I have to agree with what he says about the work of Jane Tompkins and Mina Shaughnessy in that they are advocating (maybe?) that the work their students are doing is more authentic than academic writing. "The danger is assuming that one genre is more real than the other ( a detailed, loving account of the discourse on domesticity found in 19th century American women's magazines) - in assuming that one is real writing and the other is only a kind of game academics play."(69). Word, St. Bartholomae. "True" that. One time in class, Shipka was reading a list about what some people considered qualities of good writing. One that kept popping up was "honesty." Like, "I felt they were writing from the heart." or "Their writing was so completely honest." What does that mean? Does that speak to the authenticity of the piece? Who is writing inauthentic texts that we need to be so concerned with how "honest" something is? I'm confused by this whole idea, I guess. (I feel like I've blogged about this issue before, but I don't feel like going back and checking. You'll have to deal with my repetition.) Last word on Bartholomae: "You have to learn to write like E. B. White before you can learn to write like Gertrude Stein. Picasso couldn't have been a cubist if he hadn't learned to draw figures." (70) Yeah, totally. That's what I've been saying!

Elbow: Is Peter Elbow adorable? I just have a feeling he is. (Shipka, if you know the answer to this...don't tell me. Let a girl dream.)
Why is there a conflict between the role of the writer and the role of the academic? What defines an academic? Constraints of assignments or goals? Need for focus? How is that different from the definition of a writer? To me, even writers are working under the constraints of many things...language, background knowledge, audience, maybe publishability (who knows?). I guess I don't get why there has to be a stark contrast between these two roles or why they have to conflict at all. I feel like Bartholomae and Elbow really want to have them not conflict, and yet they insist they do. Elbow has a good point about approaching texts "We must try to come at these strong important texts: - no matter how good or hallowed they may be - as much as possible as fellow writers - as fully eligible members of the conversation: not treat them as sacred: not worry about "doing justice" to them or getting them dirty." (74) Point well taken. I agree with the "conversation" metaphor as well, and I think that academic writing can accomplish this.
I'm going to conclude this, because I don't know what else to say that hasn't already been addressed in other blogs.

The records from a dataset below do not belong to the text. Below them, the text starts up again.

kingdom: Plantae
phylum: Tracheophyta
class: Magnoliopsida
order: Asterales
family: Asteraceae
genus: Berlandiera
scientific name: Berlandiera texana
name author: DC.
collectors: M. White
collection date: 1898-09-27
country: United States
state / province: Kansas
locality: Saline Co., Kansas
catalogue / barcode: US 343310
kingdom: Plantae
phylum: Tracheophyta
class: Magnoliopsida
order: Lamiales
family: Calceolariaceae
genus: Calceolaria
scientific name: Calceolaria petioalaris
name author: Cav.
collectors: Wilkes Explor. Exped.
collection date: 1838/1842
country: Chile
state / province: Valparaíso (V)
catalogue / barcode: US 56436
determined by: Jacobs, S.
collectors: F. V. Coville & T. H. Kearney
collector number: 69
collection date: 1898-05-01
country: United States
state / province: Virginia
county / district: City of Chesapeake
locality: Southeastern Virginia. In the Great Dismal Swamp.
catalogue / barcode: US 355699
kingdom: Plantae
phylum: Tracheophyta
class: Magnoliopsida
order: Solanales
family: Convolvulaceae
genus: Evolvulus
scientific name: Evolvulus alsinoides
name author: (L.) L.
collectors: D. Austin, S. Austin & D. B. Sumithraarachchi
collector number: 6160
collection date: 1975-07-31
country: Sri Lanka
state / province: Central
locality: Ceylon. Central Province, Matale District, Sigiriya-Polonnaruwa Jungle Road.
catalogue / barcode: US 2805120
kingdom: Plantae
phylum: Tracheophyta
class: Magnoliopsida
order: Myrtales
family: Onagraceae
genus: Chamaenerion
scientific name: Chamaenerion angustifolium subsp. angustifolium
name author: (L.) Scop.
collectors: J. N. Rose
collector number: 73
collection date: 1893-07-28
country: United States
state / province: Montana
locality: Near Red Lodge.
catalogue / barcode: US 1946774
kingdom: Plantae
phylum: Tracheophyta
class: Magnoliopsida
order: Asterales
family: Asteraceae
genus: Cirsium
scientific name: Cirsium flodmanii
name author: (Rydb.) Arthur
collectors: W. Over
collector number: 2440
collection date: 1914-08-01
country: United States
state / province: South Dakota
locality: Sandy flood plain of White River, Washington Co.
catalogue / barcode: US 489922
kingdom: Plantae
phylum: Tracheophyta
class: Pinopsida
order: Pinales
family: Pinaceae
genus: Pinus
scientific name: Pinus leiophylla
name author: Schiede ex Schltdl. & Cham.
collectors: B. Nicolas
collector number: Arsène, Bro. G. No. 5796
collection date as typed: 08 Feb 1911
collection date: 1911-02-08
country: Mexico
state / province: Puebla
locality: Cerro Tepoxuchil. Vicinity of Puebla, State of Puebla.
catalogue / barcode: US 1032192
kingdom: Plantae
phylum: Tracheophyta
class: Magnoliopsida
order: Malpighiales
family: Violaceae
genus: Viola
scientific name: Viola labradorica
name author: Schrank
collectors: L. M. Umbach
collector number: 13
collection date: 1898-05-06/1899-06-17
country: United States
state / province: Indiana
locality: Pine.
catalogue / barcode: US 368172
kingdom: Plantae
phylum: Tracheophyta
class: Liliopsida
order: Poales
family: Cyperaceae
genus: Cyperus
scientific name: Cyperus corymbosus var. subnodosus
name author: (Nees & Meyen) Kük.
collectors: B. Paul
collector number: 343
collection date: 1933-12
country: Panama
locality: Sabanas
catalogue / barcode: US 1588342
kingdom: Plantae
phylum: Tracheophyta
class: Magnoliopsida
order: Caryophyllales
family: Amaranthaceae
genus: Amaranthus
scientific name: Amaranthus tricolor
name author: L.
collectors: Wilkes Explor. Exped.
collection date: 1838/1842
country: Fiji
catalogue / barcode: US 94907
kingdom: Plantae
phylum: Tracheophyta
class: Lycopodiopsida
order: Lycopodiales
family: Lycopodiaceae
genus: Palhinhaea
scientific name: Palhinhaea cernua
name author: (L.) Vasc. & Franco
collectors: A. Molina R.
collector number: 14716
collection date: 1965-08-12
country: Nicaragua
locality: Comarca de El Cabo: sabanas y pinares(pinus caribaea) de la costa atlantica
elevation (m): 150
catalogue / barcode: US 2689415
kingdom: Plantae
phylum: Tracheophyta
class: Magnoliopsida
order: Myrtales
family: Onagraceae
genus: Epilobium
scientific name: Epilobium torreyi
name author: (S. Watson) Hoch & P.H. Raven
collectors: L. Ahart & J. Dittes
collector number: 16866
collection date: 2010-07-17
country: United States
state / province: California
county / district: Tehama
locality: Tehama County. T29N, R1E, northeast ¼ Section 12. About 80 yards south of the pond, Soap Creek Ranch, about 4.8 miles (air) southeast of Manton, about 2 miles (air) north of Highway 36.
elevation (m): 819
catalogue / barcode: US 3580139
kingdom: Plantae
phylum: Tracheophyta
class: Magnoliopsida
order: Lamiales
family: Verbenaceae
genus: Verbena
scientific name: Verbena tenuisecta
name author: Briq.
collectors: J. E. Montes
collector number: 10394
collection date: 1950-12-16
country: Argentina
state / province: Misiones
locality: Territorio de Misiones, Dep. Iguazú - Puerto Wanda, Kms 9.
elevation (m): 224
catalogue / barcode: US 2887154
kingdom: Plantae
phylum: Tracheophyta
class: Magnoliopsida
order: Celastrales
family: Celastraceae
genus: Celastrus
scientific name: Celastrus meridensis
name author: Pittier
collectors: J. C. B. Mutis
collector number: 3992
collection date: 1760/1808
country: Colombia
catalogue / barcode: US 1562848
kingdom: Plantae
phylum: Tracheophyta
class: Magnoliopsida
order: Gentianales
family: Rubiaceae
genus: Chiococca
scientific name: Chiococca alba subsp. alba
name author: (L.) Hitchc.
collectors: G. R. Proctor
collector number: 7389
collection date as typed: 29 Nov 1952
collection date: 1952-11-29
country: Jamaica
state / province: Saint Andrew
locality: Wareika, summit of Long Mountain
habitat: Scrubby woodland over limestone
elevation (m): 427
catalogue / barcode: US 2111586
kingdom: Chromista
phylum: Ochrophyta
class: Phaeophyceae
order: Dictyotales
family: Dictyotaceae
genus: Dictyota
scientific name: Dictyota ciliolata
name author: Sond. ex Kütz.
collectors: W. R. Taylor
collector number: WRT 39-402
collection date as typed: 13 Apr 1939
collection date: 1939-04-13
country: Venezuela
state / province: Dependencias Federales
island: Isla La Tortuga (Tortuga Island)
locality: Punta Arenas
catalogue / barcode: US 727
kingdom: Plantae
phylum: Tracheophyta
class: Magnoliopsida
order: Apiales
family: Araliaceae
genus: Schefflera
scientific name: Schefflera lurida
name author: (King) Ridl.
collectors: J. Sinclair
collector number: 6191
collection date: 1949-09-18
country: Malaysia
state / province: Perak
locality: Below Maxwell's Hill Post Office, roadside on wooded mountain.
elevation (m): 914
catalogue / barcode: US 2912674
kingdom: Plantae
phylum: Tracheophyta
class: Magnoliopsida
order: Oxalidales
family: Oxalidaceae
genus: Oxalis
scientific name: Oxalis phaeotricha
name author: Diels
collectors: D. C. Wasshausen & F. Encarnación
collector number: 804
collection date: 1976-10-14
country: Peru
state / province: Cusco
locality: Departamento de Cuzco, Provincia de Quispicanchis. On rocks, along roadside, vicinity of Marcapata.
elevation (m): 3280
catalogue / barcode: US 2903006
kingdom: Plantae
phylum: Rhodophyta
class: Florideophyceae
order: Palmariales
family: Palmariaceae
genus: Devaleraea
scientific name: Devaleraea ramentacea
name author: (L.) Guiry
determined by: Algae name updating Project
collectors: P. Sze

It looks like Bartholomae wants to tell his students to understand that they are just a small drop of water in the big, wide literature ocean. You know, be aware of your own ineffectuality. Elbow insists that students should believe themselves to be the next T.S. Eliot or something, that everything they write should be with the notion that it is utterly groundbreaking. My thoughts about student writing fall somewhere in between. Somewhere waaaay in between.
P.S. I found a note I wrote to myself when I first read this back in March. I was reading it at my local pub and I was overhearing conversations all night from the people around me. Here goes:
"Since when did the phrase 'Being real' replace 'Being yourself?'" If anyone can answer this, I'd be grateful.